_EXERCISE DIRECTIONS:_ The entries are to be printed again word for word, but no picture may appear.
═══ DATASET ═══
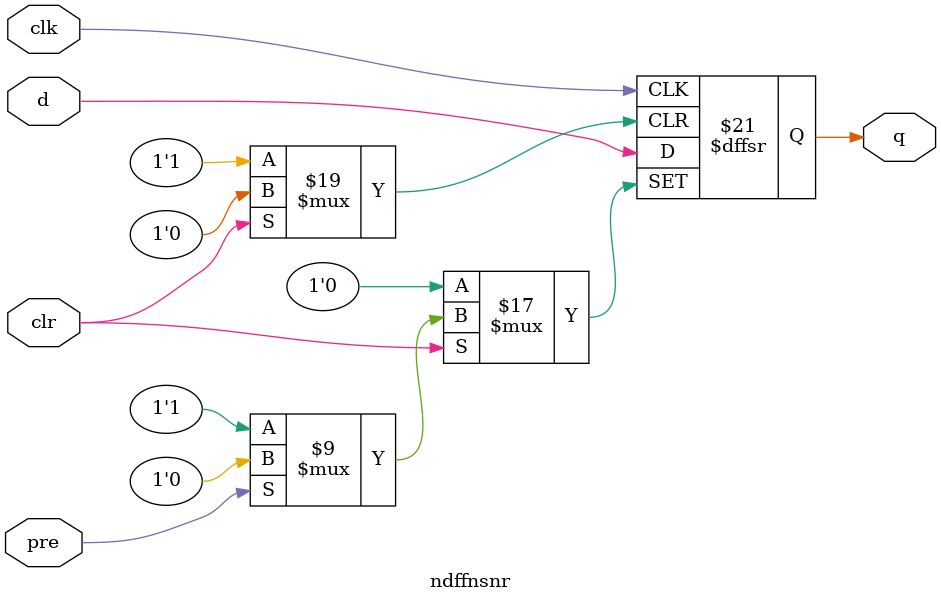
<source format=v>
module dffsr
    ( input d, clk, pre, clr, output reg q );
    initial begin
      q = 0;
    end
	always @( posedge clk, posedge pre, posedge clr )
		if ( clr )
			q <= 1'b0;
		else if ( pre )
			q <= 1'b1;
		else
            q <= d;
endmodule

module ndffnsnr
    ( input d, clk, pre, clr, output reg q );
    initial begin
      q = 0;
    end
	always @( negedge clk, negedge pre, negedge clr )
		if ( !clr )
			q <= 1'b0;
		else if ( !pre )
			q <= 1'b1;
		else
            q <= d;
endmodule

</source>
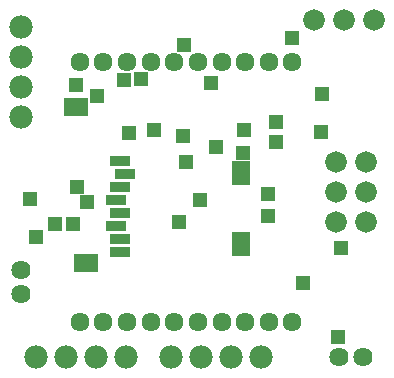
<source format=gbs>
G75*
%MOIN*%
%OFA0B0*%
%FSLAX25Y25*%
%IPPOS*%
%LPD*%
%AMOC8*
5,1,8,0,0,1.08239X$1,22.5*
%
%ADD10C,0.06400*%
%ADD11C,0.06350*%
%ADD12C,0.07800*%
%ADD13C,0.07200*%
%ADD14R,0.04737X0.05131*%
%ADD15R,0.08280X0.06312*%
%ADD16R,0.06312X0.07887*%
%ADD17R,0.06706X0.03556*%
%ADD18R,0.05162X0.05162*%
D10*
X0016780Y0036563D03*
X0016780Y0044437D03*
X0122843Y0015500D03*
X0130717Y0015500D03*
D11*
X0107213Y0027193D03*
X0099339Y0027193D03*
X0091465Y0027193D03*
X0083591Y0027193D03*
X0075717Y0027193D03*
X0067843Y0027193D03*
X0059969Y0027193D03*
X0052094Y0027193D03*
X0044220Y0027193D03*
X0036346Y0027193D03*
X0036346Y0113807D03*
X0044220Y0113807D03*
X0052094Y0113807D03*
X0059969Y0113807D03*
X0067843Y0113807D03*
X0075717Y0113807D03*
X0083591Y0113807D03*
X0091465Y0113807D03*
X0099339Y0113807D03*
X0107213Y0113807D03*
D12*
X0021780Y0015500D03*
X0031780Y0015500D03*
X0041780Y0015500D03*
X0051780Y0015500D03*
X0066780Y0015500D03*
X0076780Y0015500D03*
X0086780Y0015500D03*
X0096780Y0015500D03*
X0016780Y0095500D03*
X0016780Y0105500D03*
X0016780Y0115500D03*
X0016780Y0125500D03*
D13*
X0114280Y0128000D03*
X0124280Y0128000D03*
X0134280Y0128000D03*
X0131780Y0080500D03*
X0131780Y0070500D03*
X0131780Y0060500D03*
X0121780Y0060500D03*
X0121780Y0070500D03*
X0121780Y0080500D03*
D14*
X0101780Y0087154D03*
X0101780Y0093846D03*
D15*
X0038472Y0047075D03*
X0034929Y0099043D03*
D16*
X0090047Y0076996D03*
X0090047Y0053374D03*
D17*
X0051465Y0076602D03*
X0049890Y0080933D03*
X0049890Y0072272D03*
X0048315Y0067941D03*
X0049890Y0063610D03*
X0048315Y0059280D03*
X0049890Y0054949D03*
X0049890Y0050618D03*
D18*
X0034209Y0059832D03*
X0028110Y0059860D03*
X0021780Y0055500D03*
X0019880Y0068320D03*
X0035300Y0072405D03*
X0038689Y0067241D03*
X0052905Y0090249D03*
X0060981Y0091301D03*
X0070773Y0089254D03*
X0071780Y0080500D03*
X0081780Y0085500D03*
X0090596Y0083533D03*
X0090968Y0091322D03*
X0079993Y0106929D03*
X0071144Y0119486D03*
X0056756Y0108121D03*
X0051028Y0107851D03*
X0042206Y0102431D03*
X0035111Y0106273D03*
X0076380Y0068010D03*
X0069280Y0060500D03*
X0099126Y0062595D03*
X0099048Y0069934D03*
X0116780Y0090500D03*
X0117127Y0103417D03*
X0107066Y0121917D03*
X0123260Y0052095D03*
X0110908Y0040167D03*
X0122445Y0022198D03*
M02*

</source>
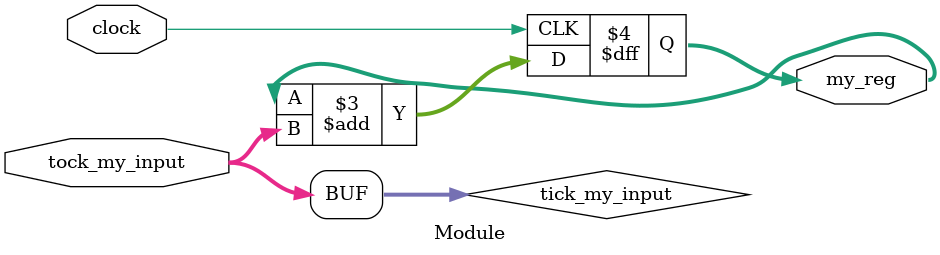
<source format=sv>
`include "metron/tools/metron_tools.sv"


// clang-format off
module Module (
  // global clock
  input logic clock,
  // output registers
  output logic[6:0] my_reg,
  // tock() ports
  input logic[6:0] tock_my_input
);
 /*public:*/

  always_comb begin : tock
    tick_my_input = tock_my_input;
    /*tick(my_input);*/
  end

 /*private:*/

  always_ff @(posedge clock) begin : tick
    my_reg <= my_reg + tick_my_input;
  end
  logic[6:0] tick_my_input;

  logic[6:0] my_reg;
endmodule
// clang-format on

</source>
═══
_OUTPUT FOR THIS EXERCISE:_
<source format=v>
module dffsr
    ( input d, clk, pre, clr, output reg q );
    initial begin
      q = 0;
    end
	always @( posedge clk, posedge pre, posedge clr )
		if ( clr )
			q <= 1'b0;
		else if ( pre )
			q <= 1'b1;
		else
            q <= d;
endmodule

module ndffnsnr
    ( input d, clk, pre, clr, output reg q );
    initial begin
      q = 0;
    end
	always @( negedge clk, negedge pre, negedge clr )
		if ( !clr )
			q <= 1'b0;
		else if ( !pre )
			q <= 1'b1;
		else
            q <= d;
endmodule

</source>
<source format=gbs>
G75*
%MOIN*%
%OFA0B0*%
%FSLAX25Y25*%
%IPPOS*%
%LPD*%
%AMOC8*
5,1,8,0,0,1.08239X$1,22.5*
%
%ADD10C,0.06400*%
%ADD11C,0.06350*%
%ADD12C,0.07800*%
%ADD13C,0.07200*%
%ADD14R,0.04737X0.05131*%
%ADD15R,0.08280X0.06312*%
%ADD16R,0.06312X0.07887*%
%ADD17R,0.06706X0.03556*%
%ADD18R,0.05162X0.05162*%
D10*
X0016780Y0036563D03*
X0016780Y0044437D03*
X0122843Y0015500D03*
X0130717Y0015500D03*
D11*
X0107213Y0027193D03*
X0099339Y0027193D03*
X0091465Y0027193D03*
X0083591Y0027193D03*
X0075717Y0027193D03*
X0067843Y0027193D03*
X0059969Y0027193D03*
X0052094Y0027193D03*
X0044220Y0027193D03*
X0036346Y0027193D03*
X0036346Y0113807D03*
X0044220Y0113807D03*
X0052094Y0113807D03*
X0059969Y0113807D03*
X0067843Y0113807D03*
X0075717Y0113807D03*
X0083591Y0113807D03*
X0091465Y0113807D03*
X0099339Y0113807D03*
X0107213Y0113807D03*
D12*
X0021780Y0015500D03*
X0031780Y0015500D03*
X0041780Y0015500D03*
X0051780Y0015500D03*
X0066780Y0015500D03*
X0076780Y0015500D03*
X0086780Y0015500D03*
X0096780Y0015500D03*
X0016780Y0095500D03*
X0016780Y0105500D03*
X0016780Y0115500D03*
X0016780Y0125500D03*
D13*
X0114280Y0128000D03*
X0124280Y0128000D03*
X0134280Y0128000D03*
X0131780Y0080500D03*
X0131780Y0070500D03*
X0131780Y0060500D03*
X0121780Y0060500D03*
X0121780Y0070500D03*
X0121780Y0080500D03*
D14*
X0101780Y0087154D03*
X0101780Y0093846D03*
D15*
X0038472Y0047075D03*
X0034929Y0099043D03*
D16*
X0090047Y0076996D03*
X0090047Y0053374D03*
D17*
X0051465Y0076602D03*
X0049890Y0080933D03*
X0049890Y0072272D03*
X0048315Y0067941D03*
X0049890Y0063610D03*
X0048315Y0059280D03*
X0049890Y0054949D03*
X0049890Y0050618D03*
D18*
X0034209Y0059832D03*
X0028110Y0059860D03*
X0021780Y0055500D03*
X0019880Y0068320D03*
X0035300Y0072405D03*
X0038689Y0067241D03*
X0052905Y0090249D03*
X0060981Y0091301D03*
X0070773Y0089254D03*
X0071780Y0080500D03*
X0081780Y0085500D03*
X0090596Y0083533D03*
X0090968Y0091322D03*
X0079993Y0106929D03*
X0071144Y0119486D03*
X0056756Y0108121D03*
X0051028Y0107851D03*
X0042206Y0102431D03*
X0035111Y0106273D03*
X0076380Y0068010D03*
X0069280Y0060500D03*
X0099126Y0062595D03*
X0099048Y0069934D03*
X0116780Y0090500D03*
X0117127Y0103417D03*
X0107066Y0121917D03*
X0123260Y0052095D03*
X0110908Y0040167D03*
X0122445Y0022198D03*
M02*

</source>
<source format=sv>
`include "metron/tools/metron_tools.sv"


// clang-format off
module Module (
  // global clock
  input logic clock,
  // output registers
  output logic[6:0] my_reg,
  // tock() ports
  input logic[6:0] tock_my_input
);
 /*public:*/

  always_comb begin : tock
    tick_my_input = tock_my_input;
    /*tick(my_input);*/
  end

 /*private:*/

  always_ff @(posedge clock) begin : tick
    my_reg <= my_reg + tick_my_input;
  end
  logic[6:0] tick_my_input;

  logic[6:0] my_reg;
endmodule
// clang-format on

</source>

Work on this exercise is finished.